--- Exercise inputs ---
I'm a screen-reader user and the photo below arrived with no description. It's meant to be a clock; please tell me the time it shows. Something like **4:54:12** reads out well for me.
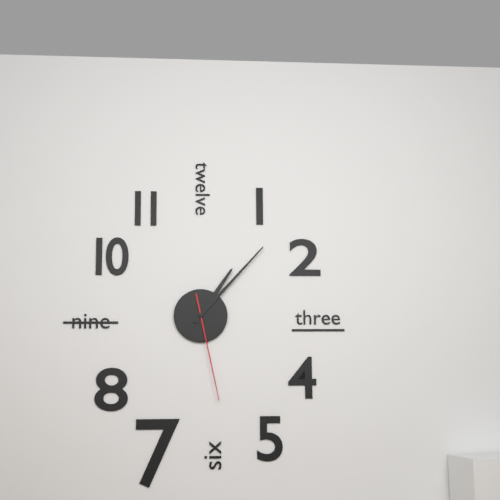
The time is **1:07:28**
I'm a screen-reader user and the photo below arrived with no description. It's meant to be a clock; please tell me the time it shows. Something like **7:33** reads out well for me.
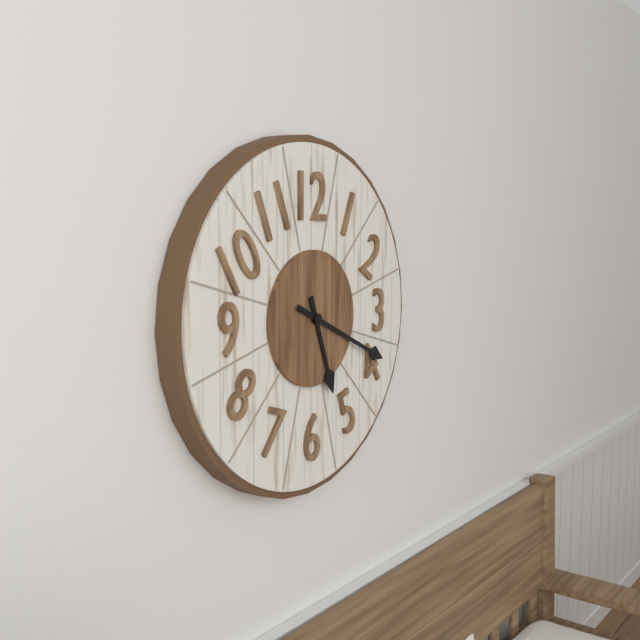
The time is **5:19**
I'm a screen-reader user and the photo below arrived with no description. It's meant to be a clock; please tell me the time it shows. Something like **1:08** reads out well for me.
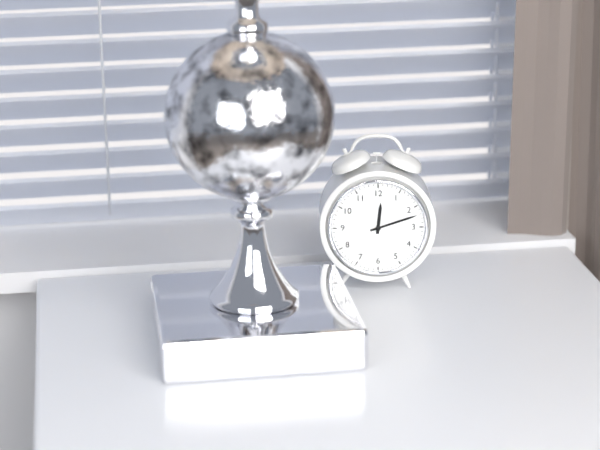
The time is **12:12**
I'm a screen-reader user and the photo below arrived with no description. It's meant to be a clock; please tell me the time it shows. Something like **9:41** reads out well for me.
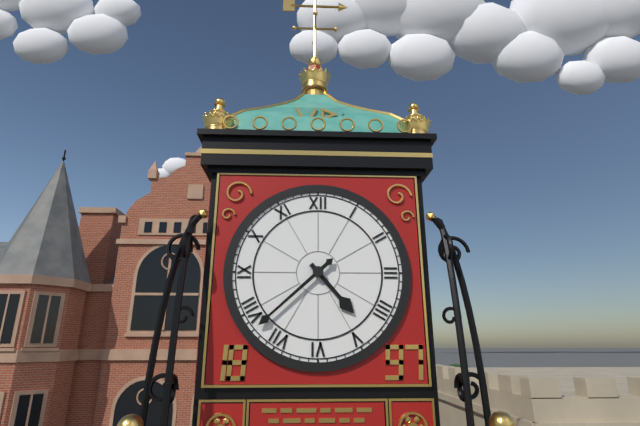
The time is **4:38**
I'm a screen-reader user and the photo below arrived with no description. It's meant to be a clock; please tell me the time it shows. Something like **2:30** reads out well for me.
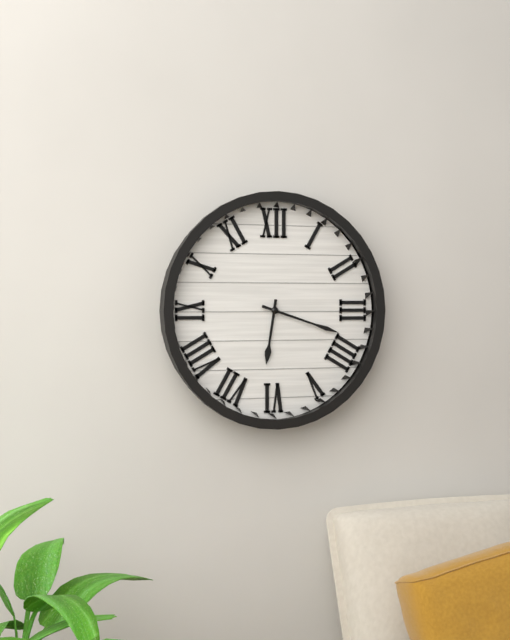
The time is **6:18**
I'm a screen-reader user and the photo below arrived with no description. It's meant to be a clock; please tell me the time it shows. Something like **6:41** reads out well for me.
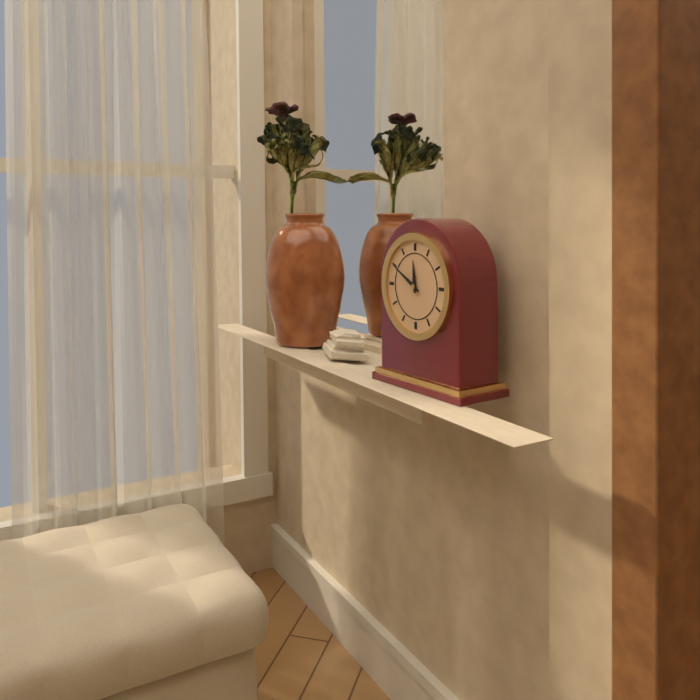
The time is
---
Exercise directions: Can you arrange the lines above as a JSON list of strings, one string per line, with blank lines dropped and the pictures left out?

Reply to the exercise:
[
  "I'm a screen-reader user and the photo below arrived with no description. It's meant to be a clock; please tell me the time it shows. Something like **4:54:12** reads out well for me.",
  "The time is **1:07:28**",
  "I'm a screen-reader user and the photo below arrived with no description. It's meant to be a clock; please tell me the time it shows. Something like **7:33** reads out well for me.",
  "The time is **5:19**",
  "I'm a screen-reader user and the photo below arrived with no description. It's meant to be a clock; please tell me the time it shows. Something like **1:08** reads out well for me.",
  "The time is **12:12**",
  "I'm a screen-reader user and the photo below arrived with no description. It's meant to be a clock; please tell me the time it shows. Something like **9:41** reads out well for me.",
  "The time is **4:38**",
  "I'm a screen-reader user and the photo below arrived with no description. It's meant to be a clock; please tell me the time it shows. Something like **2:30** reads out well for me.",
  "The time is **6:18**",
  "I'm a screen-reader user and the photo below arrived with no description. It's meant to be a clock; please tell me the time it shows. Something like **6:41** reads out well for me.",
  "The time is"
]